Obviously the testimony was given by people who don't understand the Marines' rank structure and thought that Sharratt carrying a pistol was an indication of higher rank. By claiming he was guarding them and issuing orders when the shootings occurred they obviously were trying to show that a high ranking Marine was ordering the 'executions.' Instead they proved that they didn't see the firefight and had no idea what really happened.
According to the report, the Iraqis were coached during their testimony by a lawyer who specializes in coercing American authorities to pay them for 'wrongful deaths.' After they testified they were paid at least $10,000, by our government, which amounts to four years' worth of an average Iraqi salary.
The final recommendation in the report puts all of this into clear perspective. It reads: "Ultimately there is only one statement by an eyewitness to the events, LCpl Sharratt, and his version of events is strongly corroborated by independent forensic analysis of the death scene."
But there is one other section of the report that really puts the nail in the coffin of the government's case as far as I am concerned: "Finally, to believe the government version of events is to ignore clear and convincing evidence to the contrary and sets a dangerous precedent that ... may encourage others to bear false witness against Marines as a tactic to erode public support of the Marine Corps and (the) mission in Iraq. Even more dangerous is the potential that a Marine may hesitate at the critical moment when facing the enemy."
As I said this is a preliminary finding that must go higher up the scale and while it doesn't have to be accepted, it should be. Finally, nearly two years after a squad of Marines put their lives on the line to do the job they were asked to do by their country, someone has stood up and shown this entire situation for what it really is, a travesty.

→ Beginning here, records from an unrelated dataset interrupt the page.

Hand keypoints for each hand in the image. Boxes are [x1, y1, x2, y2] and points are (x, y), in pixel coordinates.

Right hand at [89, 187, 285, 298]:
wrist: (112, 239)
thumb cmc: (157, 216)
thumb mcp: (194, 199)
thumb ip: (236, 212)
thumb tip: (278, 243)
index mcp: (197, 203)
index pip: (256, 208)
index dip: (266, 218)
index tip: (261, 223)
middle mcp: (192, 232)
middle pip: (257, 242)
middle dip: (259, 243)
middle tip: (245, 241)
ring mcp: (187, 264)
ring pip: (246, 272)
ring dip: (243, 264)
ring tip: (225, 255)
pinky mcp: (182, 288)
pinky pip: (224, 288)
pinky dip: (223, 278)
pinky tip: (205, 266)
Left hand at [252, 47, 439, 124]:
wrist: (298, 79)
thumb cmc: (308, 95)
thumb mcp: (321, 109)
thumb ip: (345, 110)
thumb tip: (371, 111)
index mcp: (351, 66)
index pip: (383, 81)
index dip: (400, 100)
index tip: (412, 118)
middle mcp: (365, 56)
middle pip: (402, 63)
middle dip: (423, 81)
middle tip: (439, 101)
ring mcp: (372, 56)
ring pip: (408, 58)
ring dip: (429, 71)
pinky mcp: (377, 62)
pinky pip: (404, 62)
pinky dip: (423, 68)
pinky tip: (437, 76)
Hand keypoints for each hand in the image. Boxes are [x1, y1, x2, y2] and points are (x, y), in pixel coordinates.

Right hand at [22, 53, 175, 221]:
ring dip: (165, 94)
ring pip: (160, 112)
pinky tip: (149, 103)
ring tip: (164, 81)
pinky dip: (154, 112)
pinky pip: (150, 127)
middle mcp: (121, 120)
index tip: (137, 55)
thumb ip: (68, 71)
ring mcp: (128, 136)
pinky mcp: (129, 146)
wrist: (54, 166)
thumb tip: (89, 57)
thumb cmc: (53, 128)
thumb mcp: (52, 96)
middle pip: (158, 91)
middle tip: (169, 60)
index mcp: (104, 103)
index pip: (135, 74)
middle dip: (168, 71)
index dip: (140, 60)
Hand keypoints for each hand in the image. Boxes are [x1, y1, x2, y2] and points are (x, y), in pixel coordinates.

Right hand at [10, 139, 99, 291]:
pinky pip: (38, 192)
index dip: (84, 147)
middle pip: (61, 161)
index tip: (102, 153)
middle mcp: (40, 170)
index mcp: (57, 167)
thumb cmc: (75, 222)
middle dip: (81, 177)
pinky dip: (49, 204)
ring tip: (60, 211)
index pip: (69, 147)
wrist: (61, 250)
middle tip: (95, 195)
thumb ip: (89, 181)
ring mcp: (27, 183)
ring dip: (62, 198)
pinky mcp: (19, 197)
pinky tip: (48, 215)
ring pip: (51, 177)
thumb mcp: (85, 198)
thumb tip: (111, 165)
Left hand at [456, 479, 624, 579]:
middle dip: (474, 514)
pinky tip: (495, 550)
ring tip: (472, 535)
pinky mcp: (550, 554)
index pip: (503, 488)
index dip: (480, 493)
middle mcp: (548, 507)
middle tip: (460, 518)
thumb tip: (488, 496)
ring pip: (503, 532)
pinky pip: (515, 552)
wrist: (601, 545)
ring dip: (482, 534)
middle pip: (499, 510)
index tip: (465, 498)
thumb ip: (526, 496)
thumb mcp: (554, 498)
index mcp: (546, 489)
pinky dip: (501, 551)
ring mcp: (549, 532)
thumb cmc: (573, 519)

Behind the scenes, supporters have complained that the Marines charged in this incident have been treated unbelievably harshly, and their families have been under extreme pressure from the government as a means of coercing the squad members to testify against their brother Marines. They would have considered Guantanamo Bay where terrorists are held to be a country club compared to a Marine brig.
But there is more here. Officers who were no where near the scene have been charged with dereliction of duty, and careers have been ruined. Government investigators have been shown to be either horribly incompetent and incomplete in their work, or to have submitted reports that ultimately may be ruled falsifications.

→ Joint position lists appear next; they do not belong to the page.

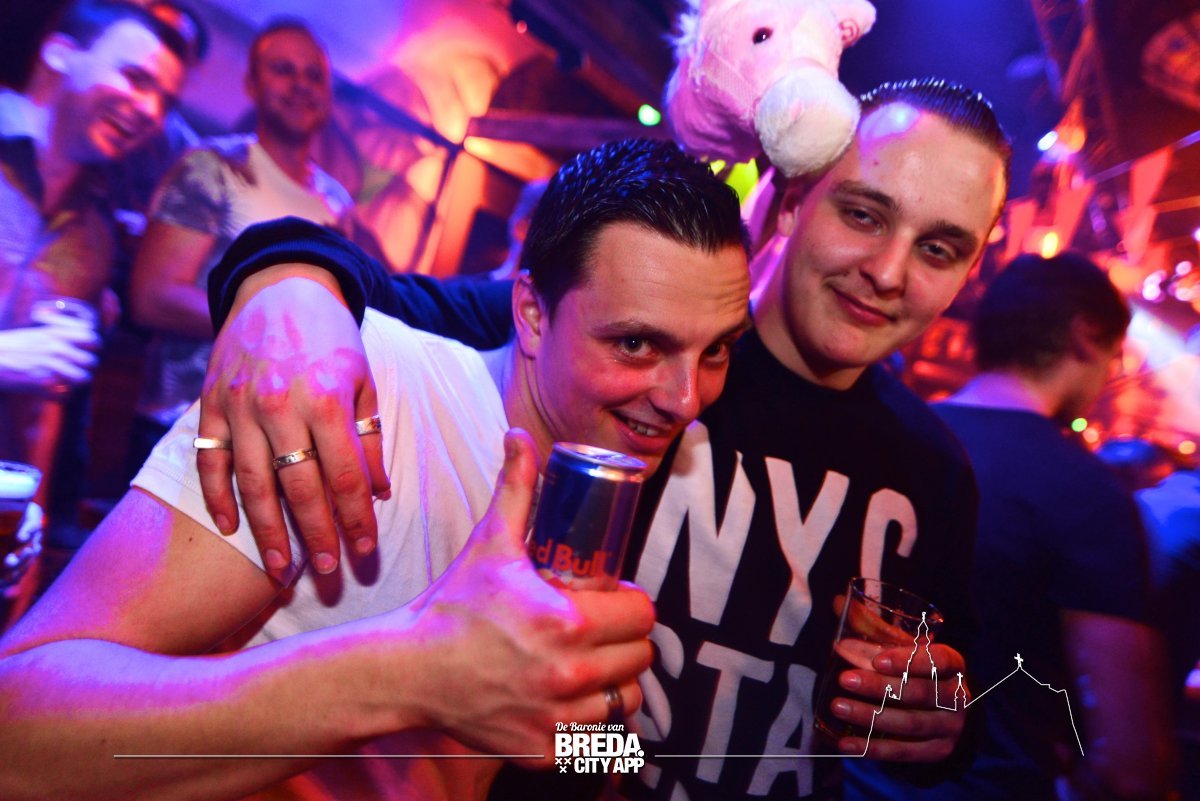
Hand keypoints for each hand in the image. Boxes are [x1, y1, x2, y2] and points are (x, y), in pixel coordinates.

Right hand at [0, 325, 98, 392]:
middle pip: (91, 361)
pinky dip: (60, 397)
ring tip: (62, 385)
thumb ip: (61, 337)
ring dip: (75, 384)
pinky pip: (66, 395)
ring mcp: (49, 365)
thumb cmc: (11, 347)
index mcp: (56, 333)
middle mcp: (56, 347)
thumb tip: (85, 343)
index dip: (91, 349)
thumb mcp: (37, 333)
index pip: (93, 339)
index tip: (82, 353)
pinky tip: (48, 394)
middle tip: (72, 373)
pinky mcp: (40, 383)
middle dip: (85, 369)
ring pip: (84, 379)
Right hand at [196, 273, 388, 577]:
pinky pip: (211, 461)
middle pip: (301, 489)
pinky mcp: (210, 403)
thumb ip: (369, 438)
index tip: (365, 552)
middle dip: (317, 538)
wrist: (279, 287)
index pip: (346, 477)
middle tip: (330, 575)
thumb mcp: (364, 380)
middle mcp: (280, 405)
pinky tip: (230, 529)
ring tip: (281, 571)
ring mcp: (239, 405)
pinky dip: (218, 498)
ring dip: (267, 533)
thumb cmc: (331, 338)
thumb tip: (379, 494)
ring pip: (253, 485)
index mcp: (327, 398)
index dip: (357, 520)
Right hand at [407, 429, 653, 765]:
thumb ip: (515, 488)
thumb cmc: (453, 606)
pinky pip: (594, 738)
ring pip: (624, 700)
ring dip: (613, 682)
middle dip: (625, 640)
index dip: (631, 603)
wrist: (409, 669)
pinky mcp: (544, 750)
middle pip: (639, 657)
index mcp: (568, 621)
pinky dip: (588, 724)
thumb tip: (520, 436)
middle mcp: (569, 674)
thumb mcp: (490, 542)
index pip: (643, 614)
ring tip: (588, 663)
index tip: (611, 598)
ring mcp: (558, 719)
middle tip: (600, 629)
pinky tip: (567, 699)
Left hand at [826, 642, 967, 760]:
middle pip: (921, 693)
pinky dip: (873, 749)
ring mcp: (950, 727)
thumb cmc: (918, 671)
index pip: (938, 661)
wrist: (946, 712)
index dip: (909, 660)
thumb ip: (876, 629)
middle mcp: (958, 697)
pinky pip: (904, 753)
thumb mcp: (907, 649)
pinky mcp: (938, 752)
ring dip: (871, 717)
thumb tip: (838, 602)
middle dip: (879, 687)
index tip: (876, 659)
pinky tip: (845, 744)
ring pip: (911, 724)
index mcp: (953, 665)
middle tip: (844, 679)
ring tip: (838, 706)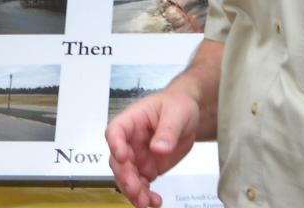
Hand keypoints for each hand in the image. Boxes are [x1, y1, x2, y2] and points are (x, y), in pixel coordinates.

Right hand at [106, 90, 200, 207]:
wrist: (188, 115)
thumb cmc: (177, 105)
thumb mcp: (176, 113)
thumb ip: (168, 131)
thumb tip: (158, 149)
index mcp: (132, 120)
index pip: (115, 130)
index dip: (115, 144)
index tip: (122, 157)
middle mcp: (130, 140)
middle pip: (118, 161)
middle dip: (125, 177)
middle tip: (136, 190)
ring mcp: (137, 157)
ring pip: (127, 177)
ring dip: (133, 192)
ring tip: (146, 203)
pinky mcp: (147, 169)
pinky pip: (141, 185)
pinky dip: (145, 196)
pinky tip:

When this is all said and done there are a number of things that should be undertaken at the direction of President Bush, the commander-in-chief.

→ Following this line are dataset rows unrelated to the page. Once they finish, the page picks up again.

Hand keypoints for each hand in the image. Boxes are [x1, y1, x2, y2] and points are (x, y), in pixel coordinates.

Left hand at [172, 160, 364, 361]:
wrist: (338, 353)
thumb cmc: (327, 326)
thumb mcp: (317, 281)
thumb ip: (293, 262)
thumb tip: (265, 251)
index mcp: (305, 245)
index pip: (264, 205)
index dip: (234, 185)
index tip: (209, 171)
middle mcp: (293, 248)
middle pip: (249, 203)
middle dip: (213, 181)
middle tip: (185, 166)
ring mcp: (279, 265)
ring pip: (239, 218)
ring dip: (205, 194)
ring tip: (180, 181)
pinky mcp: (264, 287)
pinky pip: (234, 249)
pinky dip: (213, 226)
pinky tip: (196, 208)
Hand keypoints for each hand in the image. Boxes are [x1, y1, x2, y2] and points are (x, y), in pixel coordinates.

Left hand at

First, the 'work' of the investigators that led to false charges against these Marines should be reviewed. In cases where incompetence is found, which shouldn't be too hard, the individuals involved should be charged with dereliction, demoted, and fired without benefits. In cases where outright falsification or unlawful methods of interrogation are found, the individuals should be charged with criminal acts and confined in a Marine brig for every second as long and under the exact same conditions as the Marines they falsely charged with murder and associated crimes.
The officer who reviewed the case makes a good point about the potential for Marines hesitating when they are in combat if they fear retribution from their own country for their actions. The counterpoint is that politically motivated investigators in the future should absolutely hesitate, to the point of inaction, when they are considering filing false charges against combat servicemen.
Those who would sacrifice the true fighters just to enhance their own careers should understand without question that if they put themselves above their duty and their country they should and will suffer severe consequences.